Announced in this early April, the NFL is huddling up with a new live-streaming partner in Amazon, which has agreed to fork over $50 million to simulcast the 10 fall "Thursday Night Football" games broadcast by CBS and NBC.
Amazon now is offering its prime members access to Thursday night football streaming service without extra cost which boasts a membership of some 65 million U.S. consumers.
Following Twitter's footstep, which last fall became the NFL's inaugural full-season live-streaming partner, Amazon won over the likes of Facebook and Google's YouTube for the rights to carry the Thursday night games but will have to pay five times what Twitter did a year ago for what is effectively the same package.

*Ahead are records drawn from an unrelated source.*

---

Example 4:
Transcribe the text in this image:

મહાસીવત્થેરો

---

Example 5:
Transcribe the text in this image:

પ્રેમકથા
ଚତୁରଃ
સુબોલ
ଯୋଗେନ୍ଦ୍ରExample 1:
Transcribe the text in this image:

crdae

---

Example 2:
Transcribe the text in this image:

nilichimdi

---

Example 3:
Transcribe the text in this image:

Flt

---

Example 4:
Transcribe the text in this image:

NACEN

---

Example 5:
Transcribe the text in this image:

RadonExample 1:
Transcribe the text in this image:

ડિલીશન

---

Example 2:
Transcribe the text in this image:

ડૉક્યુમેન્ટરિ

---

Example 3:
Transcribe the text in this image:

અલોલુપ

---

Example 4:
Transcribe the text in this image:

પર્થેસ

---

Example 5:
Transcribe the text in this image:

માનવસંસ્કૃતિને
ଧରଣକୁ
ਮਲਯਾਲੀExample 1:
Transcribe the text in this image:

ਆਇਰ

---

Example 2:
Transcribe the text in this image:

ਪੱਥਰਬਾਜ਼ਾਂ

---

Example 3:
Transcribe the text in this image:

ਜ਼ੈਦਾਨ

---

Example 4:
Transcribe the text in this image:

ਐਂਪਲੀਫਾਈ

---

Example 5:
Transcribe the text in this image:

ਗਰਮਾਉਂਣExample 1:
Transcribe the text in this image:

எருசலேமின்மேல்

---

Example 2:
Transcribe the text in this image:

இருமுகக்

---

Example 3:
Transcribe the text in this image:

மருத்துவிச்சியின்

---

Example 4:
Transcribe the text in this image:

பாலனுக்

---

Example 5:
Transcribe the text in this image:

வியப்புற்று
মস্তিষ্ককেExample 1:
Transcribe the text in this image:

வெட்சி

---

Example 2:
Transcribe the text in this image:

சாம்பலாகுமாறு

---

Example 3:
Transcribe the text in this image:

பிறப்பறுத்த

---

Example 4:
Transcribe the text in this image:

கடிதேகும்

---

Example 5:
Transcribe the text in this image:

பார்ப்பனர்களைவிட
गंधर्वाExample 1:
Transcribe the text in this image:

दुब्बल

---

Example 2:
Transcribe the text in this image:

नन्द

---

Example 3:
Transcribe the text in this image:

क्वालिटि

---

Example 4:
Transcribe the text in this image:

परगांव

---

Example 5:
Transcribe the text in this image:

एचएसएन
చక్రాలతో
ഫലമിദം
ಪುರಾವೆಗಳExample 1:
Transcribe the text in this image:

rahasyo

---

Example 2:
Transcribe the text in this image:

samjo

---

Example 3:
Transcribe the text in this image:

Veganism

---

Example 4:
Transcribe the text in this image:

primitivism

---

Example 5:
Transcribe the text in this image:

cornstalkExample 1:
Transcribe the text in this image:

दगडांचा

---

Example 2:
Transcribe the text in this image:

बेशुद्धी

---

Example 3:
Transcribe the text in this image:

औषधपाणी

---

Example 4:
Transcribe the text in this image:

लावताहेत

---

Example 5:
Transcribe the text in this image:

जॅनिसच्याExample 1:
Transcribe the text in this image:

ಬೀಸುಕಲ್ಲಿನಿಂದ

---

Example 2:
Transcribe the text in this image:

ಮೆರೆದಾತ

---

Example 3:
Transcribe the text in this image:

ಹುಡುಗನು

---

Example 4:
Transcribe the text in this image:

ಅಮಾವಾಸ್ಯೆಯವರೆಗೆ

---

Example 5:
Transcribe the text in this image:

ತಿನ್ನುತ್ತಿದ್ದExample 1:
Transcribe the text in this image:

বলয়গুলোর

Besides boosting prime membership's signup rate, Amazon will have the option to sell a smattering of ad inventory in each game. It's expected that a part of those available slots will be used to promote homegrown shows such as "Sneaky Pete," "Goliath" and "All or Nothing," a doc series produced by NFL Films.
While NFL insiders last season said they were pleased by the quality of the Twitter stream, the Amazon deal will provide the league with a chance to take a look under the hood at yet another digital-media company in advance of its next big TV rights auction. The impact to traditional TV media company is inevitable and that those businesses will have to make room for one of the digital powerhouses when the NFL rights package expires in 2022.